## Textabschnitt
-------

Delegation der Jungen Union Niederbayern informiert sich in Tallinn über digitale Transformation und sicherheitspolitische Herausforderungen an der NATO-Ostflanke
Spätestens seit dem russischen Überfall auf die Ukraine liegen die baltischen Staaten an der östlichen NATO-Außengrenze wieder im besonderen sicherheitspolitischen Interesse der europäischen Öffentlichkeit. Zudem gilt insbesondere Estland als Vorbild für die digitale Transformation von Staat und Gesellschaft. Diese beiden Themen standen auch im inhaltlichen Fokus einer Informationsfahrt der Jungen Union Niederbayern in die estnische Hauptstadt Tallinn, an welcher insgesamt 60 Nachwuchspolitiker aus allen Teilen des Bezirksverbandes teilnahmen. Aus dem Kreisverband Freyung-Grafenau waren Sebastian Graup, Johannes Kainz, Dr.-Ing. Sebastian Weber und Christoph Weishäupl nach Estland gereist.
Den politischen Auftakt der Informationsfahrt bildete ein Briefing zu den deutsch-estnischen Beziehungen in der Residenz der Deutschen Botschaft in Tallinn. Zwischen Estland und Deutschland bestehen sehr enge und freundschaftliche Beziehungen, wie Botschaftsrat Mario Sauder, Ständiger Vertreter der Deutschen Botschafterin und Leiter des Wirtschaftsreferats, der JU-Delegation berichtete. Dabei hat die enge Verbindung zwischen den beiden Staaten weit zurückreichende historische Wurzeln: Die Präsenz der Deutsch-Balten vom 13. Jahrhundert bis zum Beginn des Zweiten Weltkriegs, die Blüte der Handels- und Wirtschaftsbeziehungen zur Zeit der Hanse im Mittelalter und eine daraus resultierende starke Stellung der deutschen Sprache sowie ein enger Austausch mit dem deutschen Sprachraum haben die Zeit der sowjetischen Besatzung überdauert und bilden die Grundlage einer überaus intensiven Bindung in der Gegenwart.

-------

## Aufgabe 1
Kannst du den Textabschnitt von „Delegation der Jungen“ bis einschließlich „nach Estland gereist.“ wortgetreu abtippen?
## Aufgabe 2
Wie könnte der Bericht über die Tallinn-Fahrt der Jungen Union Niederbayern nach seinem letzten Satz weitergehen? Schreibe ihn fort.
Die Auflistung ist eigenständiges Material und hat mit dem Textabschnitt nichts zu tun.

-------

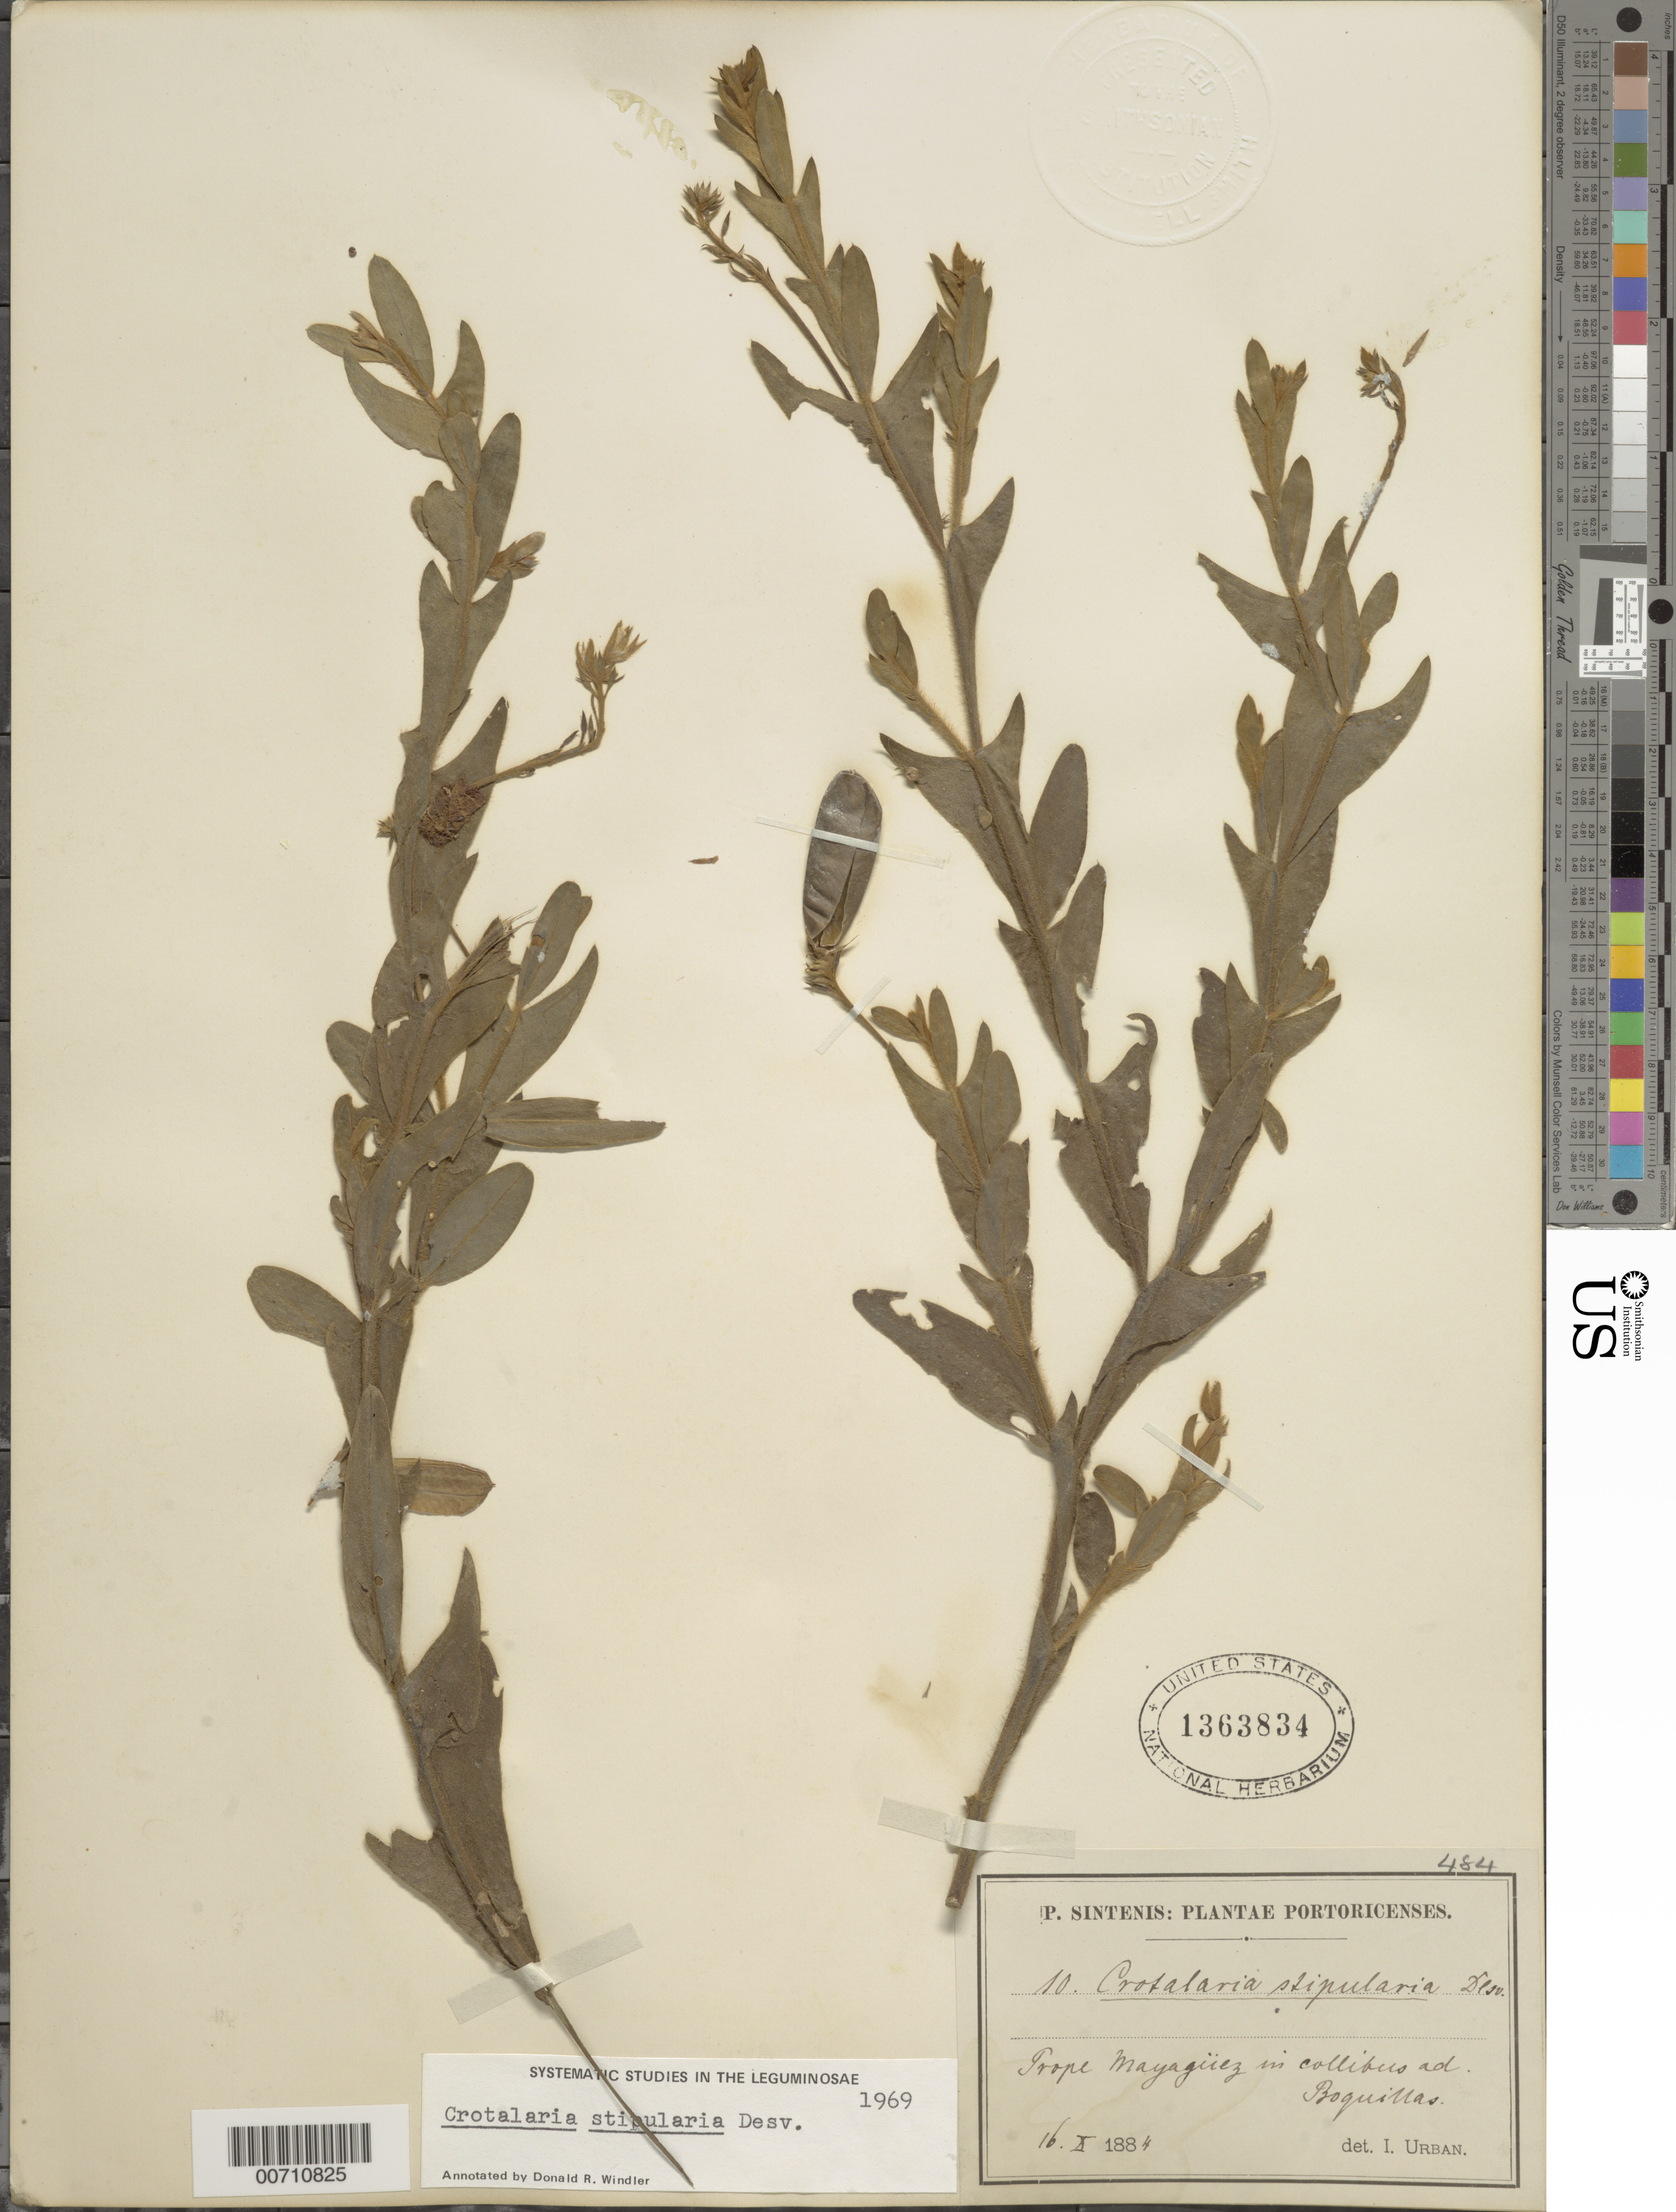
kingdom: Plantae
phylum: Tracheophyta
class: Magnoliopsida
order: Fabales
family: Fabaceae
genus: Crotalaria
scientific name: Crotalaria stipularia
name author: Desv.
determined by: Windler, D. R.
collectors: P. Sintenis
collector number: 10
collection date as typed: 16 Oct 1884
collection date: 1884-10-16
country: Puerto Rico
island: Greater Antilles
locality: Prope Mayaguez in collibus ad Boquillas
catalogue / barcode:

-------

## Ergebnis 1
Delegation der Jungen Union Niederbayern informiert sich in Tallinn über digitale Transformation und sicherheitspolitische Herausforderungen an der NATO-Ostflanke
Spätestens seit dem russischen Überfall auf die Ukraine liegen die baltischen Staaten an der östlichen NATO-Außengrenze wieder im besonderen sicherheitspolitischen Interesse der europäischen Öffentlichkeit. Zudem gilt insbesondere Estland als Vorbild für die digitale Transformation von Staat und Gesellschaft. Diese beiden Themen standen auch im inhaltlichen Fokus einer Informationsfahrt der Jungen Union Niederbayern in die estnische Hauptstadt Tallinn, an welcher insgesamt 60 Nachwuchspolitiker aus allen Teilen des Bezirksverbandes teilnahmen. Aus dem Kreisverband Freyung-Grafenau waren Sebastian Graup, Johannes Kainz, Dr.-Ing. Sebastian Weber und Christoph Weishäupl nach Estland gereist.

## Ergebnis 2
Deutschland zählt zu den wichtigsten Handelspartnern Estlands. Etwa 400 Unternehmen mit deutscher Kapitalbeteiligung sind in Estland registriert. Wichtigster Ansprechpartner der deutschen Wirtschaft ist dabei die Deutsch-Baltische Handelskammer mit Büro in Tallinn. Zudem ist Estland als weltweiter Vorreiter bei der Digitalisierung der Verwaltung ein gefragtes Ziel zahlreicher deutscher Delegationen aus Bundes-, Landes- und Kommunalpolitik. "Es gibt einen sehr intensiven Dialog zum Stand und der Umsetzung der Digitalisierung, insbesondere in den Bereichen E-Government, E-Health und E-Education, welcher an einem regelmäßigen Besucheraustausch ablesbar ist", wie Sauder aufzeigte. Auch hat Estland in den vergangenen Jahren als Pionier in den Bereichen E-Residency und Cybersicherheit weltweit Beachtung gefunden. Ein Teil der JU-Delegation konnte hierzu im "e-Estonia Briefing Centre" weitere Einblicke erhalten. Das Präsentationszentrum stellt ausländischen Besuchern die Erfolgsgeschichte der digitalen Gesellschaft in Estland vor und bietet Schulungsangebote und Möglichkeiten zur Netzwerkarbeit.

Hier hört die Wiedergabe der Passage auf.